┌──
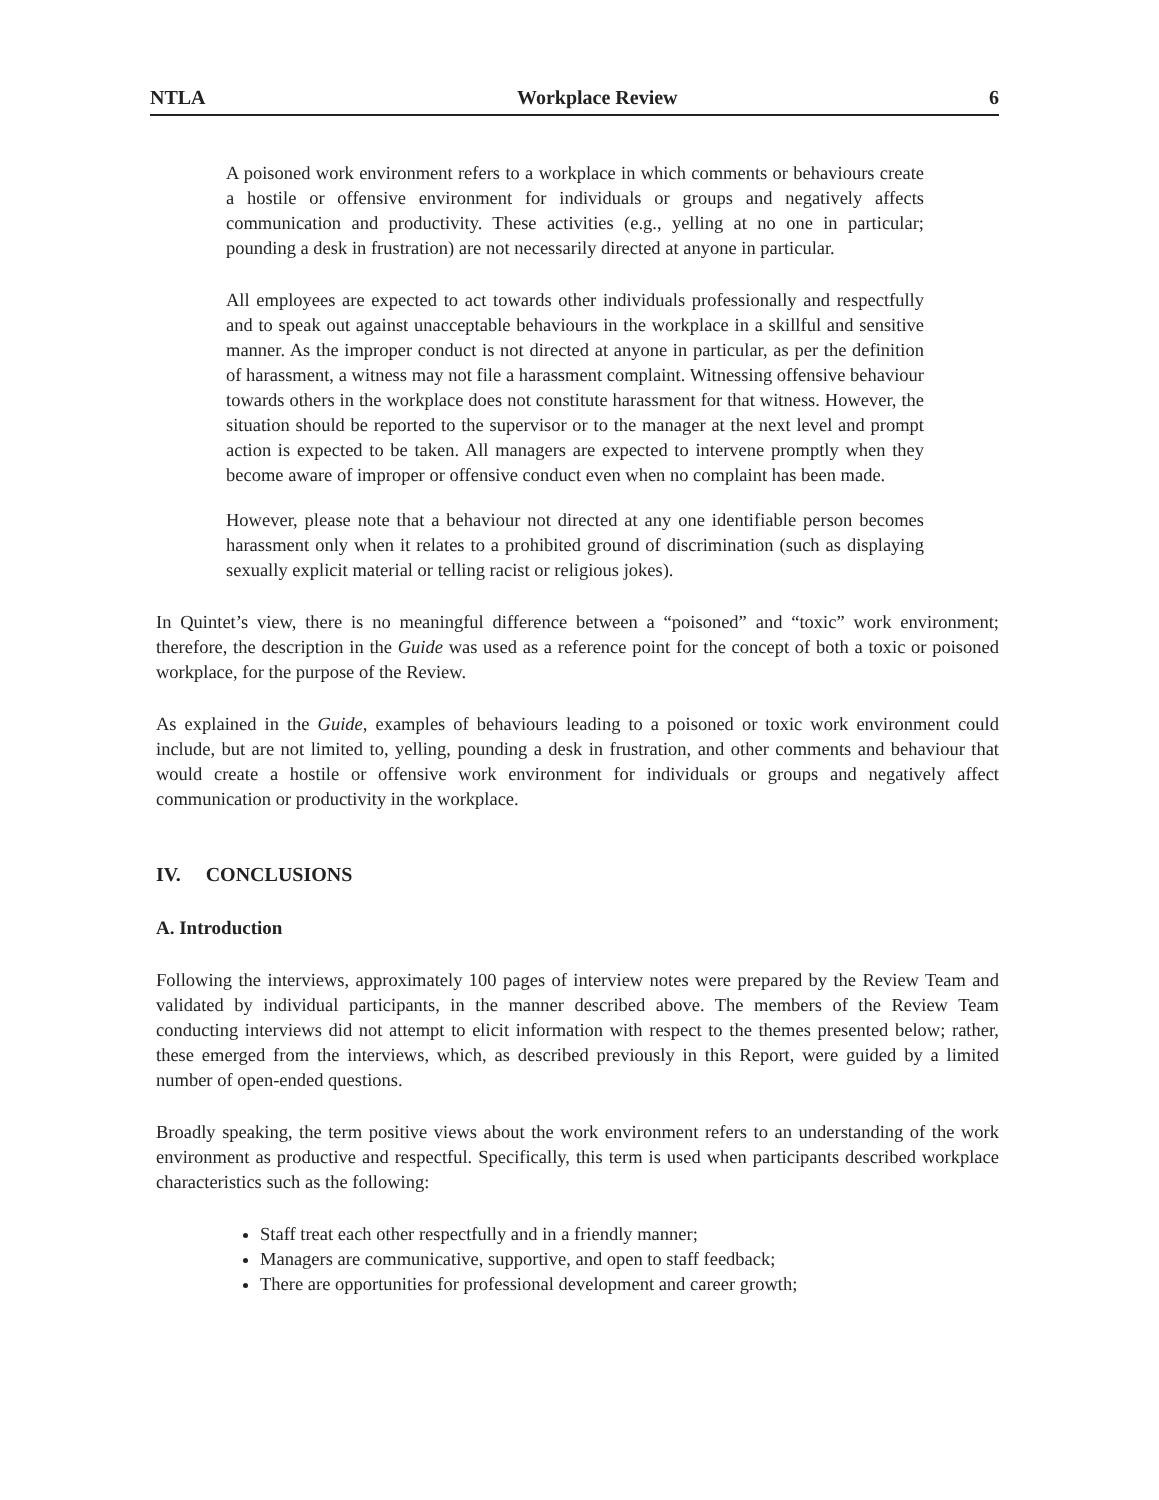NTLA Workplace Review 6
A poisoned work environment refers to a workplace in which comments or behaviours create a hostile or offensive environment for individuals or groups and negatively affects communication and productivity. These activities (e.g., yelling at no one in particular; pounding a desk in frustration) are not necessarily directed at anyone in particular.
All employees are expected to act towards other individuals professionally and respectfully and to speak out against unacceptable behaviours in the workplace in a skillful and sensitive manner. As the improper conduct is not directed at anyone in particular, as per the definition of harassment, a witness may not file a harassment complaint. Witnessing offensive behaviour towards others in the workplace does not constitute harassment for that witness. However, the situation should be reported to the supervisor or to the manager at the next level and prompt action is expected to be taken. All managers are expected to intervene promptly when they become aware of improper or offensive conduct even when no complaint has been made.
However, please note that a behaviour not directed at any one identifiable person becomes harassment only when it relates to a prohibited ground of discrimination (such as displaying sexually explicit material or telling racist or religious jokes).
In Quintet’s view, there is no meaningful difference between a “poisoned” and “toxic” work environment; therefore, the description in the Guide was used as a reference point for the concept of both a toxic or poisoned workplace, for the purpose of the Review.
As explained in the Guide, examples of behaviours leading to a poisoned or toxic work environment could include, but are not limited to, yelling, pounding a desk in frustration, and other comments and behaviour that would create a hostile or offensive work environment for individuals or groups and negatively affect communication or productivity in the workplace.
IV. CONCLUSIONS
A. Introduction
Following the interviews, approximately 100 pages of interview notes were prepared by the Review Team and validated by individual participants, in the manner described above. The members of the Review Team conducting interviews did not attempt to elicit information with respect to the themes presented below; rather, these emerged from the interviews, which, as described previously in this Report, were guided by a limited number of open-ended questions.
Broadly speaking, the term positive views about the work environment refers to an understanding of the work environment as productive and respectful. Specifically, this term is used when participants described workplace characteristics such as the following:
Staff treat each other respectfully and in a friendly manner;
Managers are communicative, supportive, and open to staff feedback;
There are opportunities for professional development and career growth;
└──
Required action »
Repeat exactly, and only, the lines from the one containing "A. Introduction" through the last line above.

Result of the exercise »
A. Introduction
Following the interviews, approximately 100 pages of interview notes were prepared by the Review Team and validated by individual participants, in the manner described above. The members of the Review Team conducting interviews did not attempt to elicit information with respect to the themes presented below; rather, these emerged from the interviews, which, as described previously in this Report, were guided by a limited number of open-ended questions.
Broadly speaking, the term positive views about the work environment refers to an understanding of the work environment as productive and respectful. Specifically, this term is used when participants described workplace characteristics such as the following:
Staff treat each other respectfully and in a friendly manner;
Managers are communicative, supportive, and open to staff feedback;
There are opportunities for professional development and career growth;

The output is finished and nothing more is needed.